The first view of Spain you get as you leave the Bay of Biscay behind you is the Cantabrian Mountains as you cross the coast at Santander. Quite spectacular at this time of year with the first snow starting to settle (this photo is looking West towards Gijón)
The high ground along the North Coast soon becomes flatter as you approach Madrid and although there is a ridge to the East of the capital city, it was (unusually!) foggy this morning and I didn't get a decent photo. South of Madrid, aircraft are sent to the 'MAR' radio beacon (somewhere near Osuna) to line up with the runway, and you can see the ground start to get higher as you approach the south coast. On my first flight here, I was surprised at just how mountainous the area is, but the Sierra Nevada are just East of Malaga, and the highest peak, Mulhacén, reaches 11,400 feet.
On a clear day (today was a bit hazy) you can see beyond Spain and the Mediterranean and catch a glimpse of the Atlas mountains in North Africa. (Must get a better camera for this...)
North West of Malaga as you join the ILS (Instrument Landing System) that lines you up with the runway you fly over large reservoirs that supply the area with fresh water. Over the last 5 or 6 years these have been slowly drying up, so it's nice to see them full again this winter.
(yes, the bonfire smoke (on the right of the picture above) is the same plume in both pictures.)

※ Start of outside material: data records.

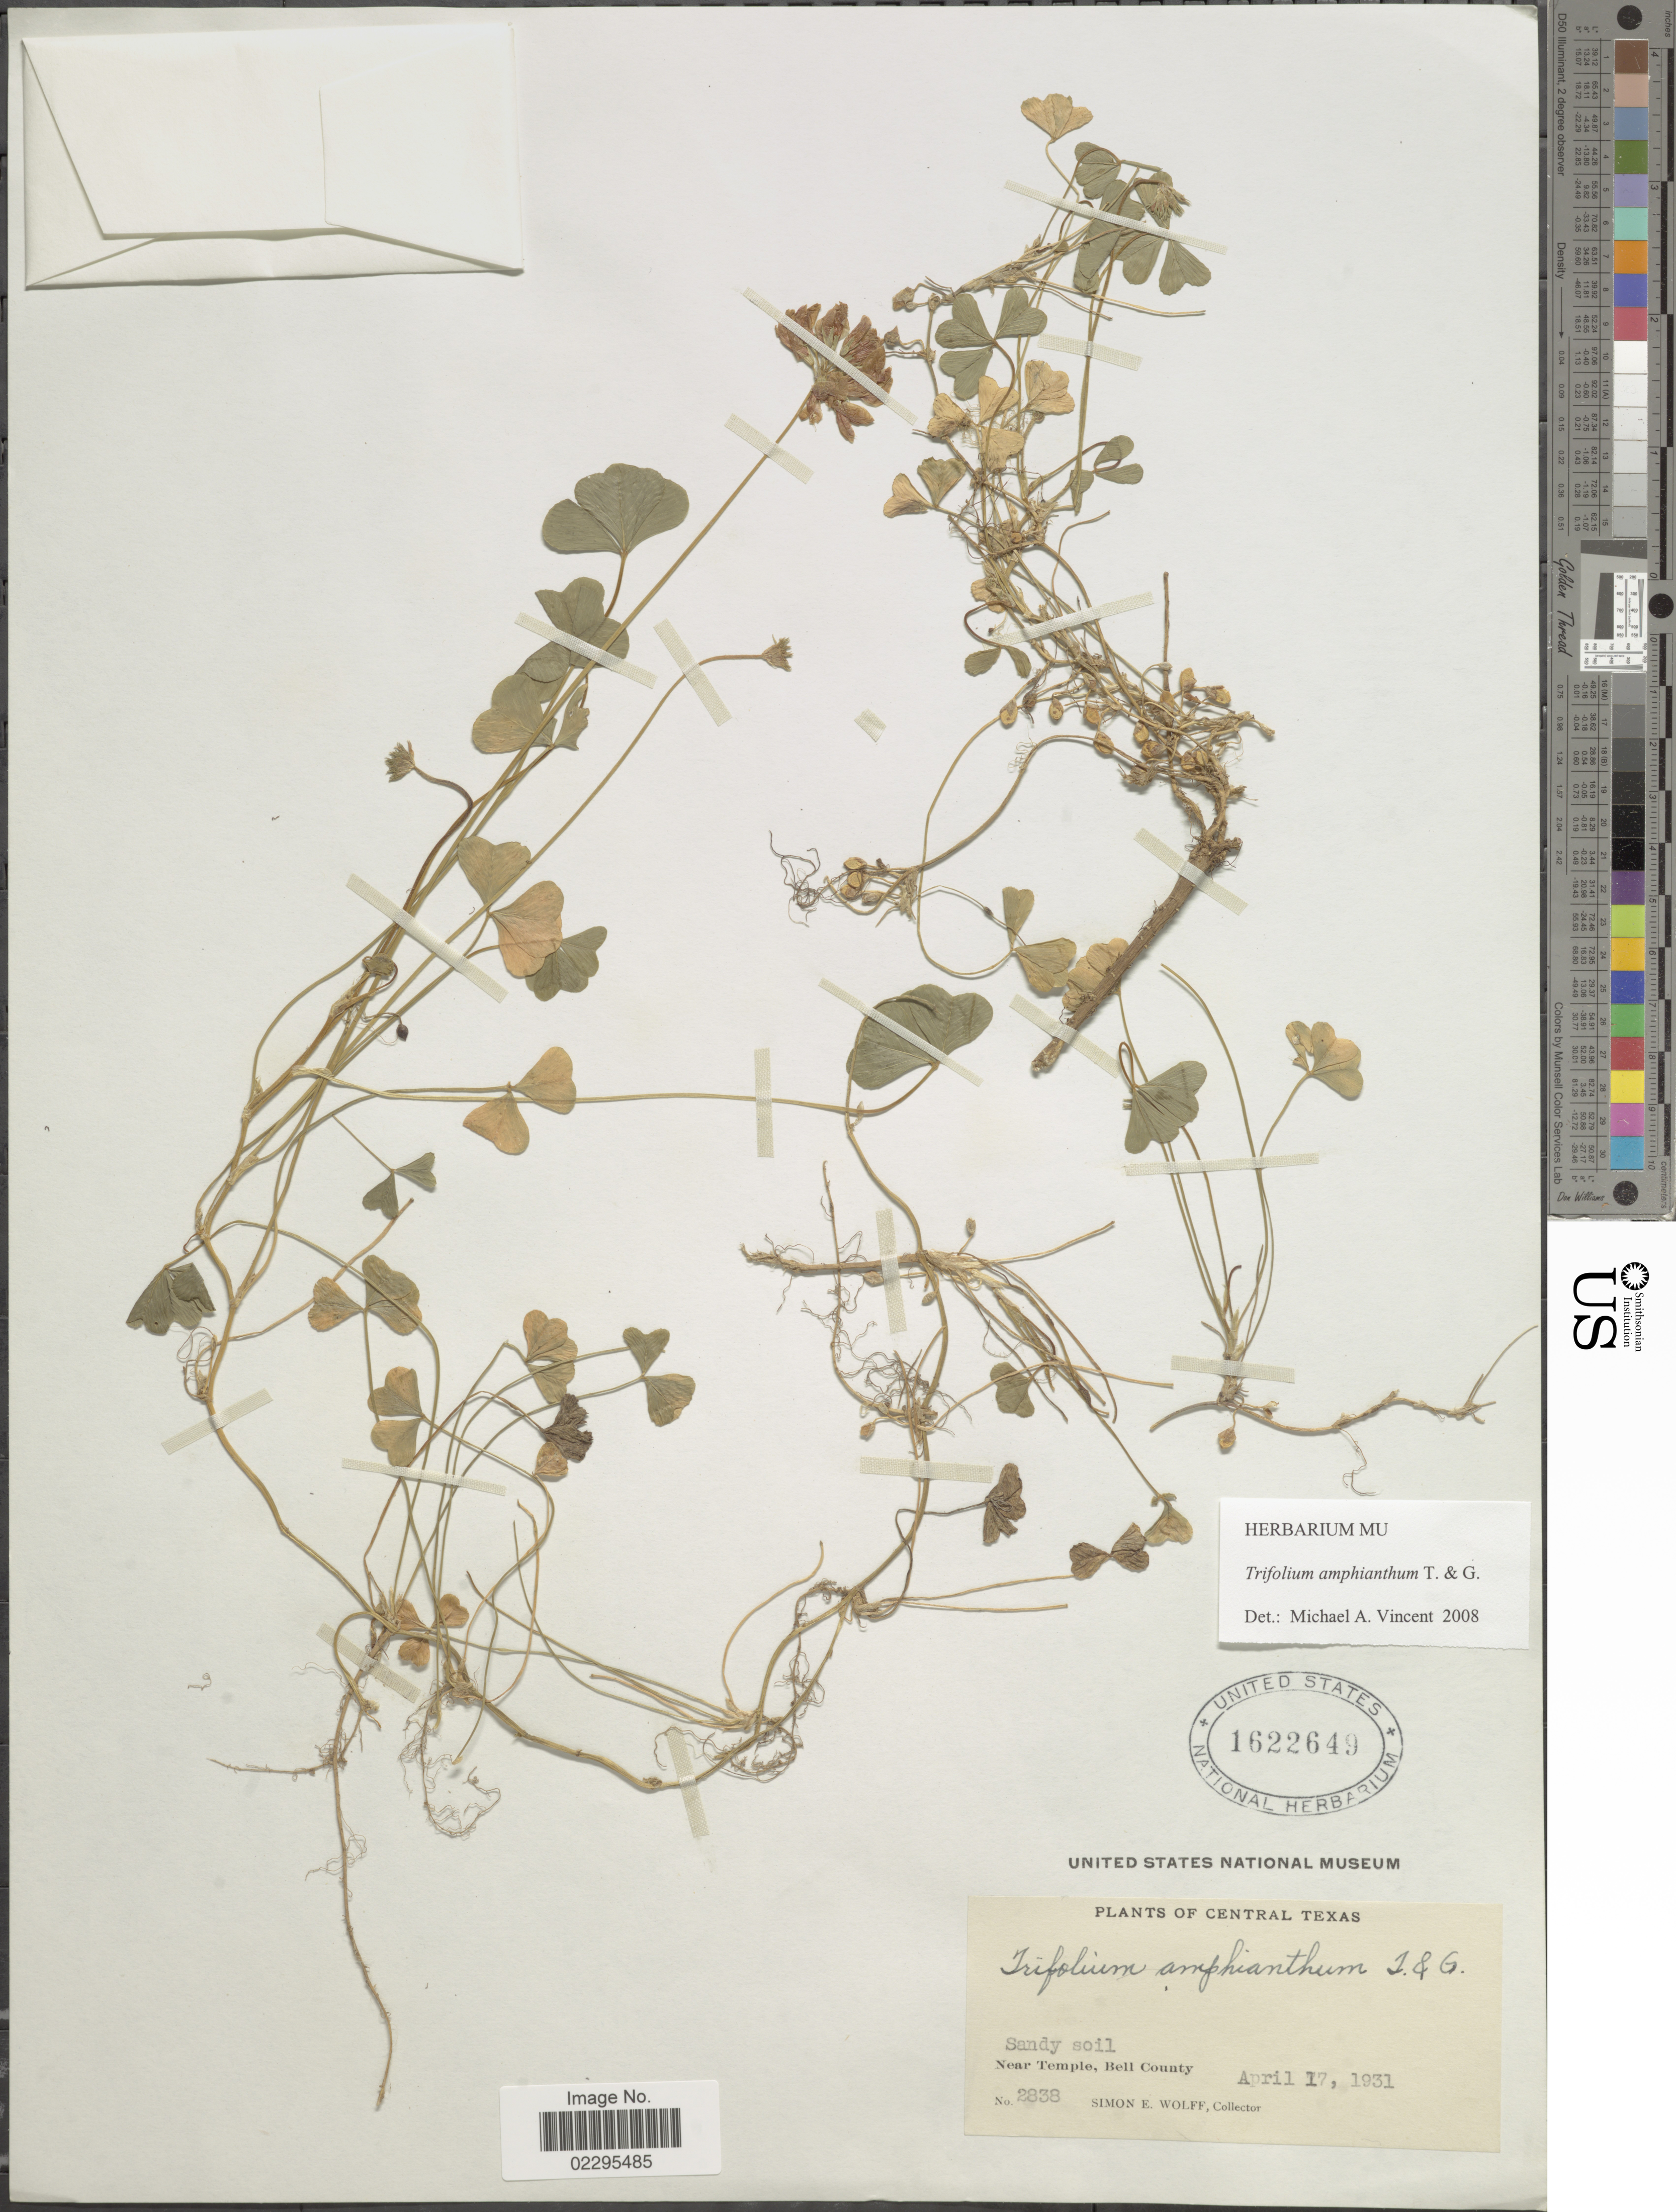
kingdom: Plantae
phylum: Tracheophyta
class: Magnoliopsida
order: Fabales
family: Fabaceae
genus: Trifolium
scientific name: Trifolium amphianthum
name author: Torr. & A. Gray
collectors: S. E. Wolff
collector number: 2838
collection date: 1931-04-17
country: United States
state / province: Texas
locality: Near Temple, Bell County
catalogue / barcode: US 1622649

The line of the runway takes you over the lowest part of the high ground. The descent is slightly steeper than usual and has specific height and distance checks to keep you clear of the various ridges, which are all now equipped with wind farms!
The airport is situated in the centre of the low, flat ground and surrounded on three sides by high ground, it's not as extreme as somewhere like Innsbruck or Chambery, but it's quite stunning so if you fly there any time soon, do take the time to look out of the window!
Being in a valley like this means that the prevailing wind is heavily dependant on time of day. In the morning the warmer air is over the sea, which rises and draws air down the valley- so the earlier you get there, the more likely you are to use the North Westerly runway. As we arrived this morning the land was warming up and reversing the air flow, so we were able to go straight in from MAR to land in a South Easterly direction- which can cut up to 10 minutes off a flight time.
Directly ahead here you can see the main runway and taxiway, to the left of that, the new runway being built which should be ready for next summer.
Welcome to Malaga- I can recommend a great Kareoke bar, but that's quite another story!